SELECTION:

------------------------------

5. ‘Interstella 5555: The 5tory of the 5ecret 5tar 5ystem’ (2003)

Not a song but the band’s feature-length anime film/companion to its “Discovery” album, under the tutelage of legendary animation studio Toei and director Kazuhisa Takenouchi.

6. ‘Robot Rock’ (2005)

The tougher edges, rock attitude and crushing dynamics of “Robot Rock” set the tone for manager Pedro Winter’s Ed Banger Records that would bring French club music into a new and genuinely thrilling era. The “Human After All” album came out to mixed reviews, but the lead singles have stood up as catalog staples for its live sets, which is where the band took its concept to entirely new heights.

7. ‘Harder, Better, Faster, Stronger’ (2007)

The live version off of its beloved, towering post-Coachella tour album “Alive” was released as a single and makes a strong case as its definitive take. Kanye West later used the song as the centerpiece sample of his own smash, “Stronger.”

8. ‘Tron: Legacy’ (2010)

The two dozen cuts the band produced from the rebooted sci-fi milestone might not get much club play today, but it shows the level of rigor and musicianship the band was capable of away from dancefloors.

------------------------------

TASKS TO COMPLETE:
A – Name every album that the body text of the ranked list calls an album.
B – Write the next part of the ranked list, picking up right after its last sentence.
You won't need the rows at all.

Data listing:

------------------------------

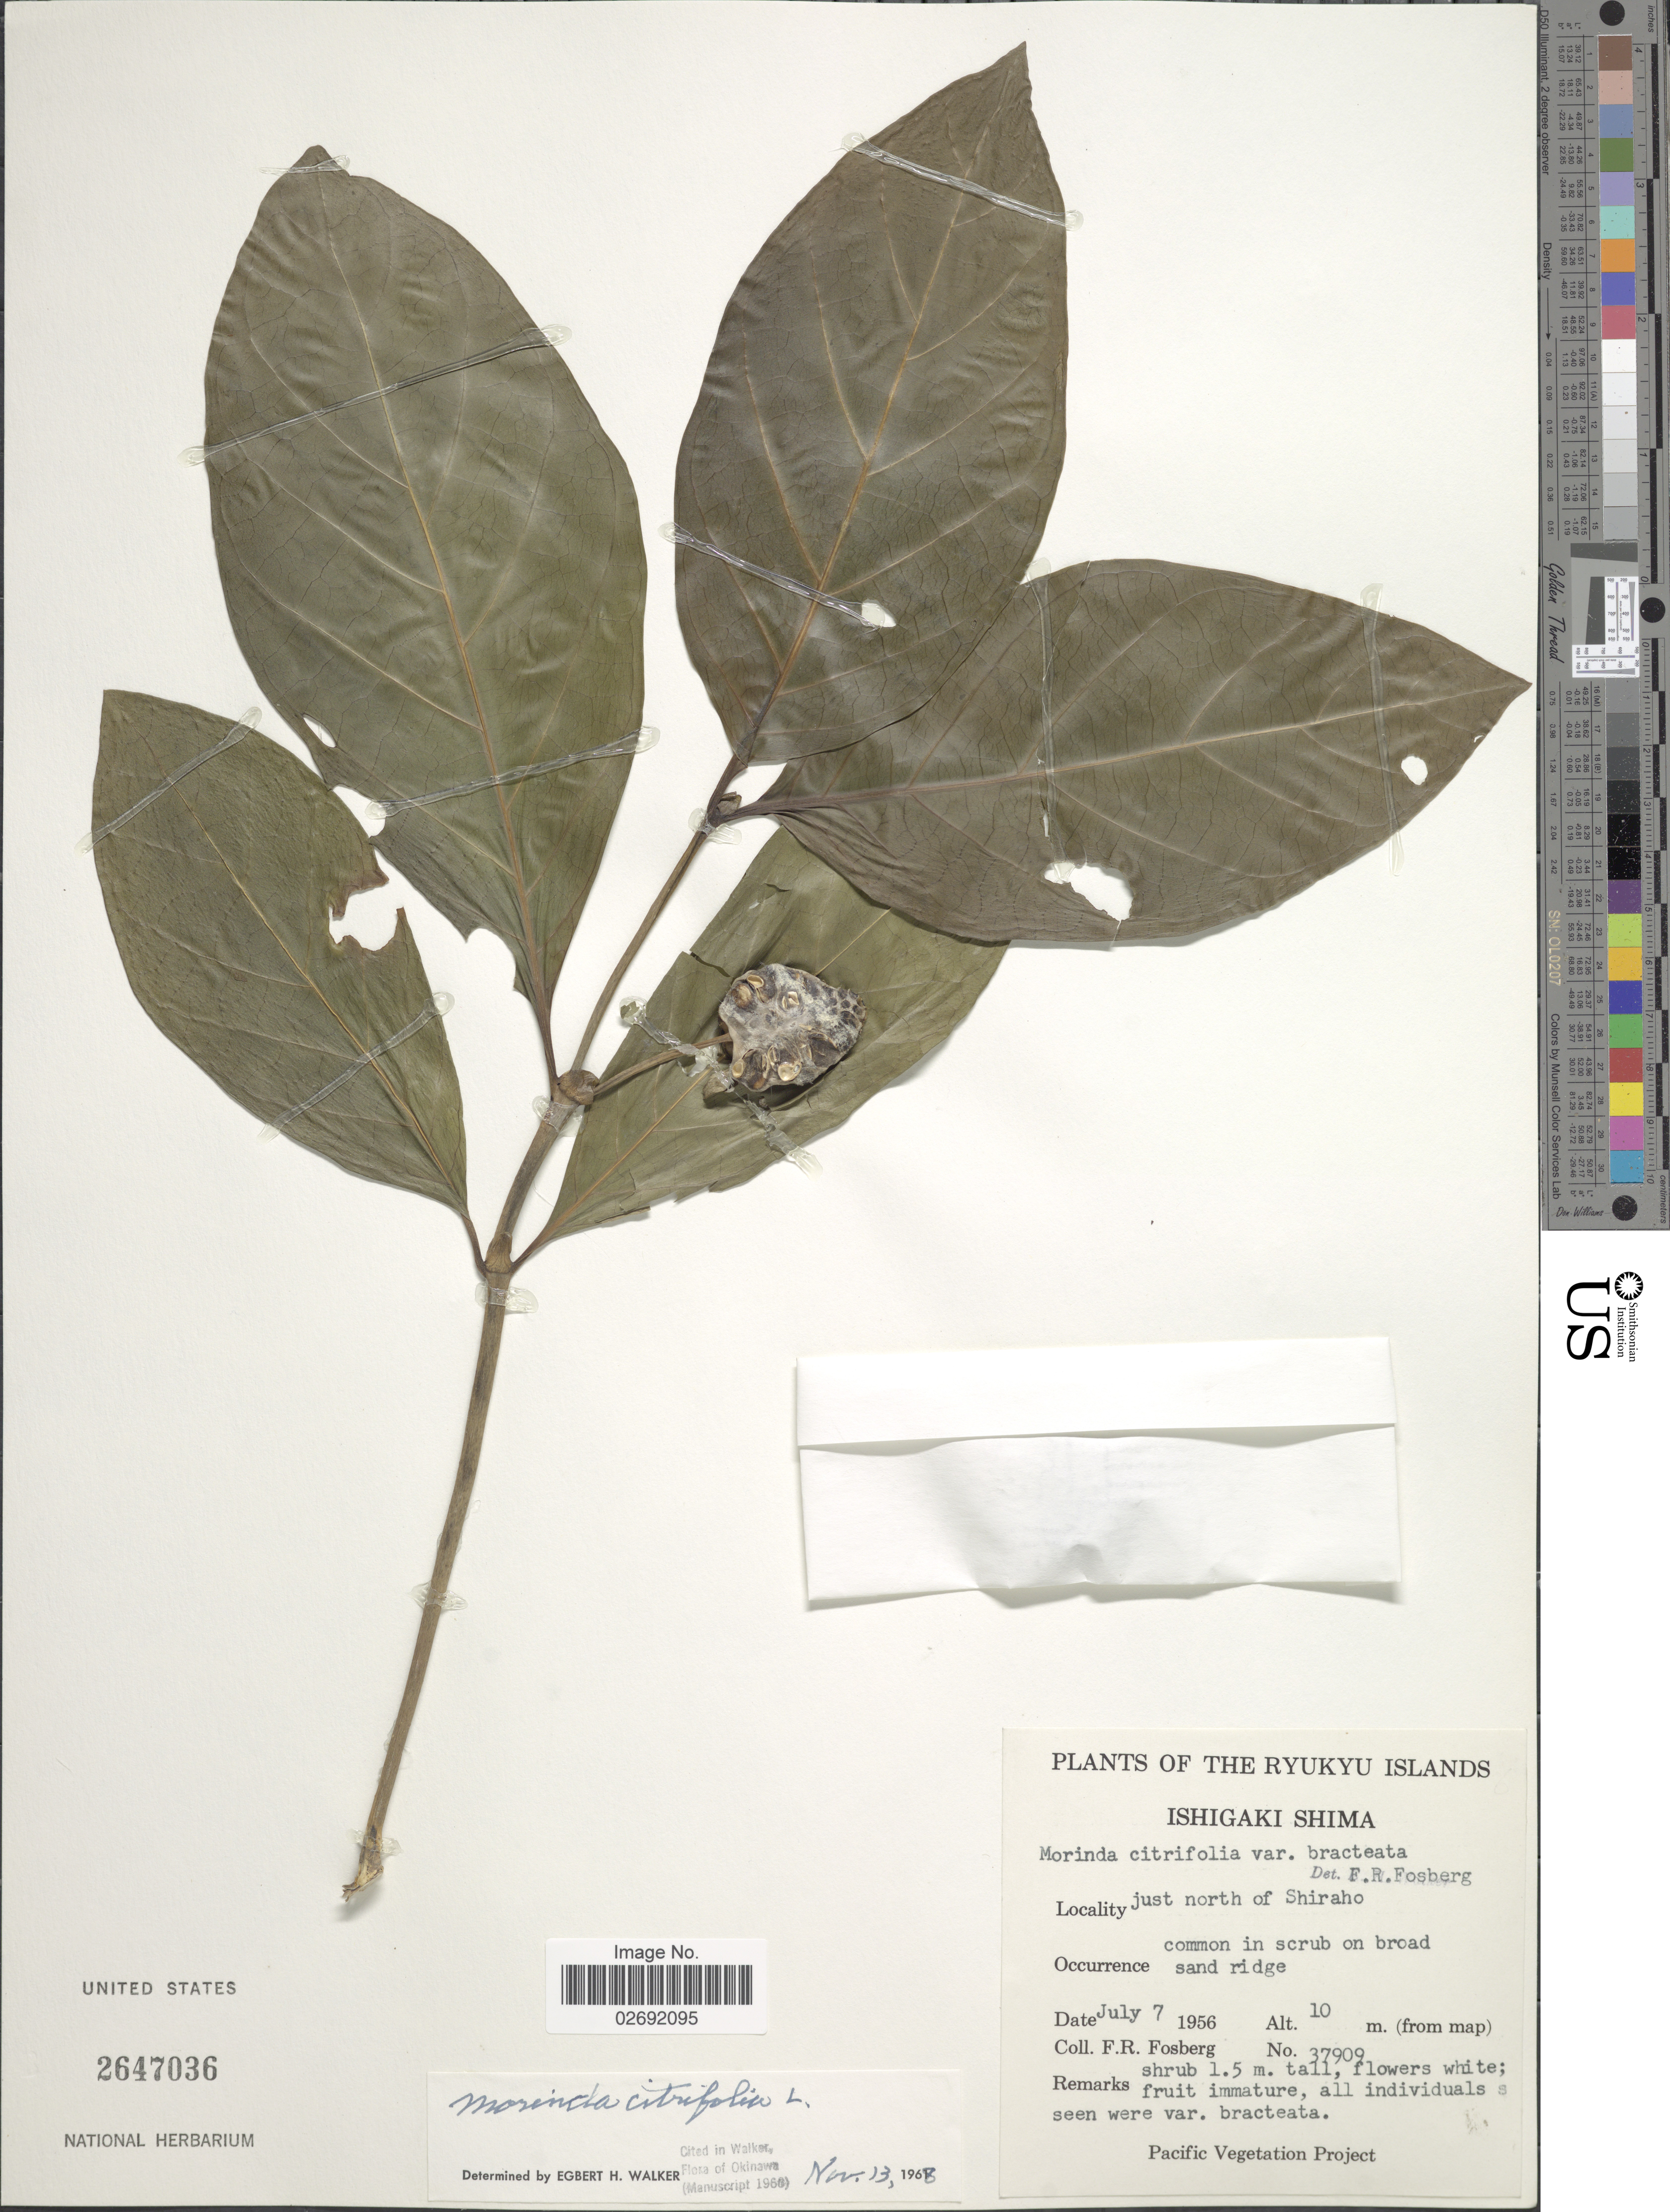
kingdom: Plantae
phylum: Tracheophyta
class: Magnoliopsida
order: Gentianales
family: Rubiaceae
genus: Morinda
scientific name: Morinda citrifolia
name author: L.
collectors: F. R. Fosberg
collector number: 37909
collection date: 1956-07-07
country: Japan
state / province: Okinawa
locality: The Ryukyu Islands, Ishigaki Shima, just north of Shiraho, common in scrub on broad sand ridge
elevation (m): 10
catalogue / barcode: US 2647036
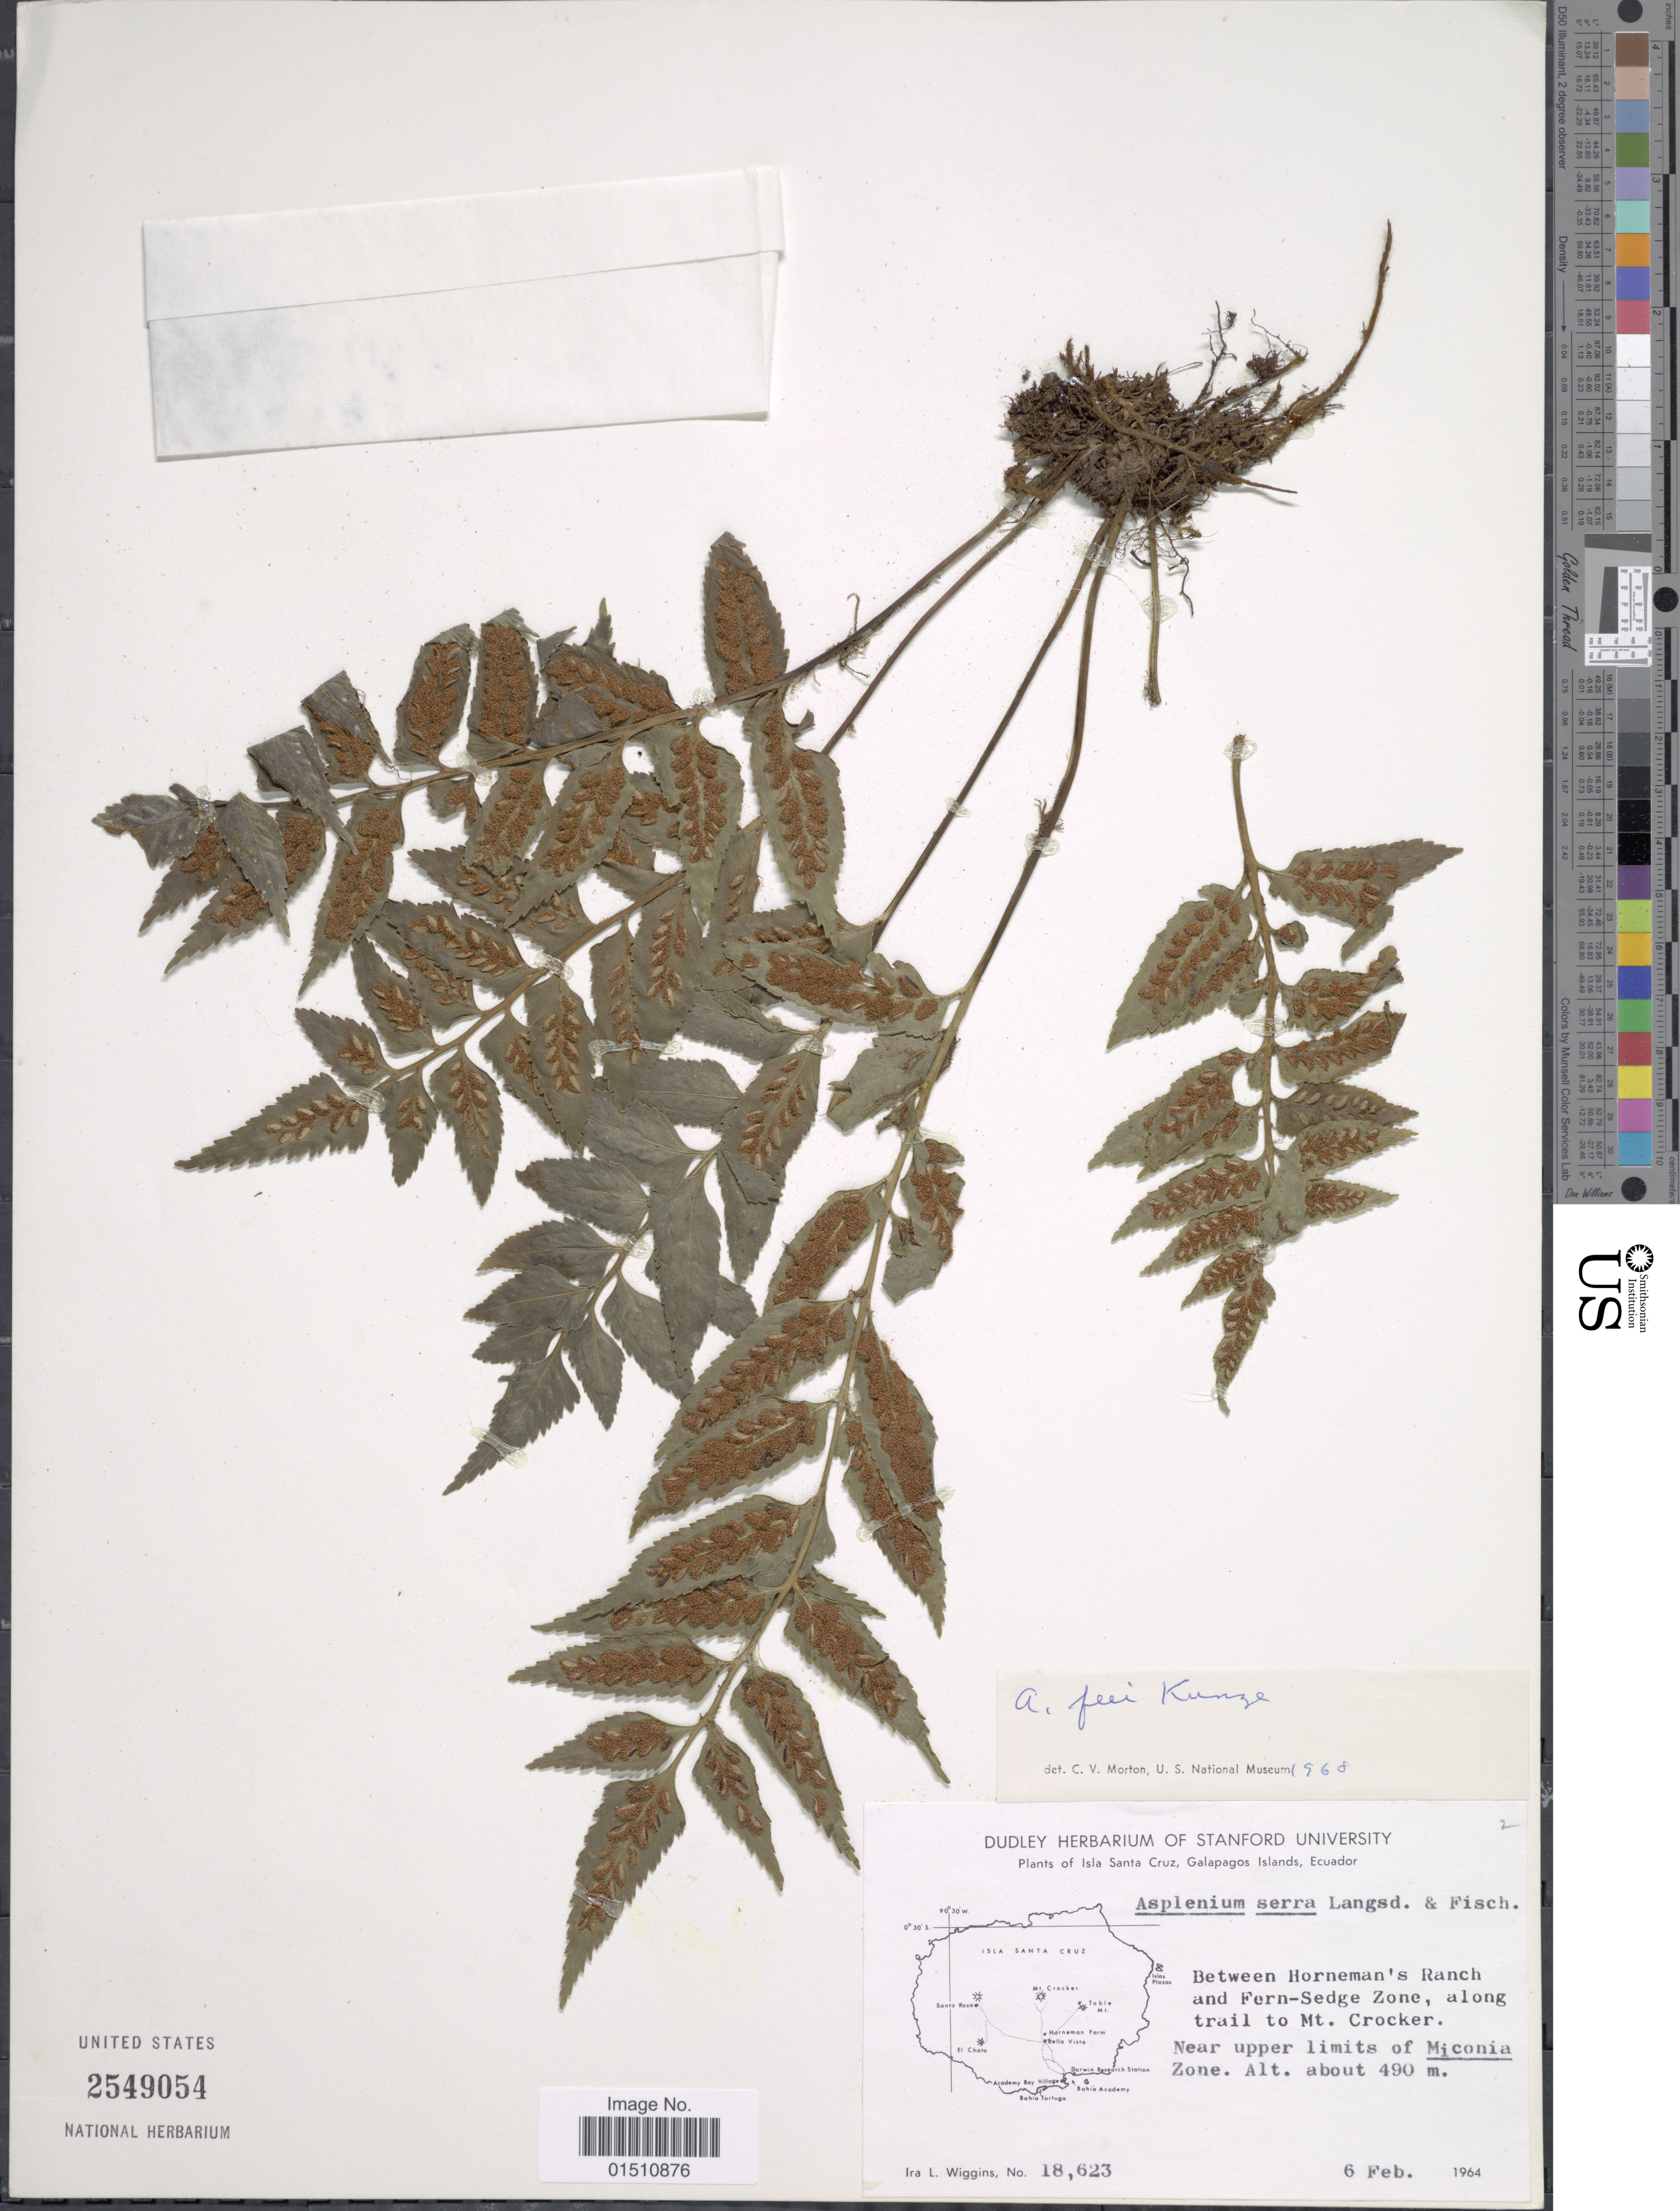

------------------------------

OUTPUTS:
A – "Discovery," "Human After All" and "Alive"

B –
9. ‘Get Lucky’ (2013)

For most of the non-dance-music world, this track will be their calling card forevermore. Just pure, perfect throwback disco, witty and rousing and generation-spanning. Nile Rodgers on inimitable guitar, Pharrell on the just-reaching-enough vocals — it’s the gold-standard single on their Grammy-dominating “Random Access Memories.”

10. The Weeknd, ‘Starboy’ / ‘I Feel It Coming’ (2016)

The group finally got its Billboard No. 1 as producers and guests on the Weeknd’s single “Starboy.” The pair of tracks won’t top any Daft Punk superfan’s list, but it proved they could step into the background of a pop star’s vision as well as dominate festival fields.